По уходе моих сыновей Марфа, обвязывая руку мою, сказала мне:
– Старый стервец, добился ты наконец!
– Добился чего? Того ли, что их помирил?
– Я о другом.
– О чем же?
Она указала на стол, на котором лежал разбитый кувшин.
– Ты отлично меня понимаешь. Не притворяйся овечкой… Признайся… ты должен признаться… Ну, скажи на ушко! Никто не узнает…
Я прикидывался удивленным, возмущенным, полоумным, но смех меня разбирал… Я задыхался. Она повторила:
– Негодяй, негодяй!
Я сказал:
– Он был слишком уродлив. Послушай, милая дочка: он или я – один из нас должен был сгинуть.

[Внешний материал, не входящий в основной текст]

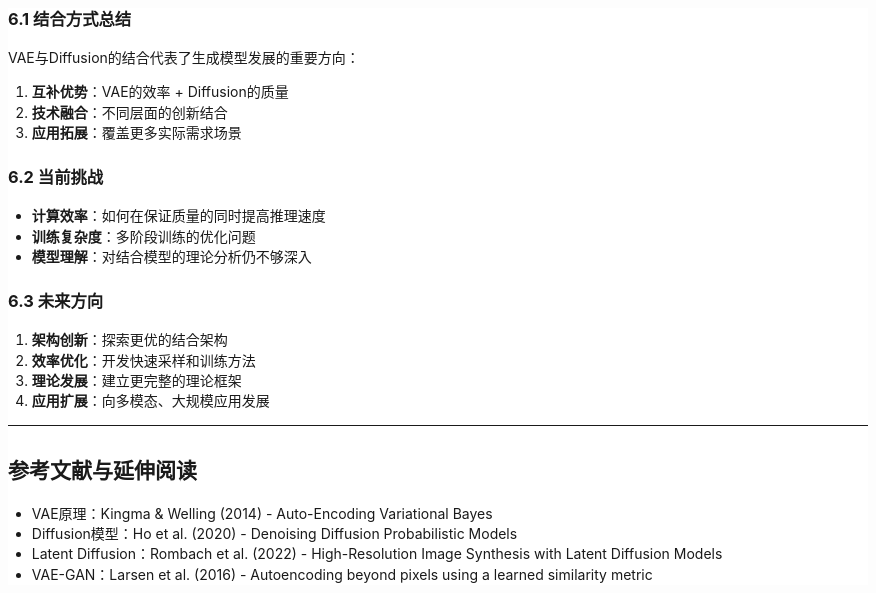 ### 6.1 结合方式总结

VAE与Diffusion的结合代表了生成模型发展的重要方向：

1. **互补优势**：VAE的效率 + Diffusion的质量
2. **技术融合**：不同层面的创新结合
3. **应用拓展**：覆盖更多实际需求场景

### 6.2 当前挑战

- **计算效率**：如何在保证质量的同时提高推理速度
- **训练复杂度**：多阶段训练的优化问题
- **模型理解**：对结合模型的理论分析仍不够深入

### 6.3 未来方向

1. **架构创新**：探索更优的结合架构
2. **效率优化**：开发快速采样和训练方法
3. **理论发展**：建立更完整的理论框架
4. **应用扩展**：向多模态、大规模应用发展

---

## 参考文献与延伸阅读

- VAE原理：Kingma & Welling (2014) - Auto-Encoding Variational Bayes
- Diffusion模型：Ho et al. (2020) - Denoising Diffusion Probabilistic Models
- Latent Diffusion：Rombach et al. (2022) - High-Resolution Image Synthesis with Latent Diffusion Models
- VAE-GAN：Larsen et al. (2016) - Autoencoding beyond pixels using a learned similarity metric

– Тот, который остался, не краше.
– Что до него, он, может быть, гадок. Пускай… Мне все равно. Я не вижу его.
Сочельник
На петлях своих намасленных вертится год. Дверь закрывается и вновь отворяется. Словно сложенное сукно, падают дни в бархатный ларь ночей. Они входят с одной стороны и выходят с другой, удлиняясь на блошиный прыжок. Сквозь щель я вижу глаза блестящие нового года.
Сижу у большого камина в рождественскую ночь и гляжу как бы со дна колодца ввысь на звездное небо, на его мерцающие веки, на его сердечки дрожащие, и слышу, как близятся колокола, летящие по гладкому воздуху, звонящие к заутрене. Мне любо думать, что Младенец родился в этот поздний час, в этот час темнейший, когда будто мир кончается. Его голосок поет: “День, ты вернешься! Ты грядешь уже. Новый Год, вот и ты!” И надежда теплыми крыльями голубит ночь ледяную и смягчает ее.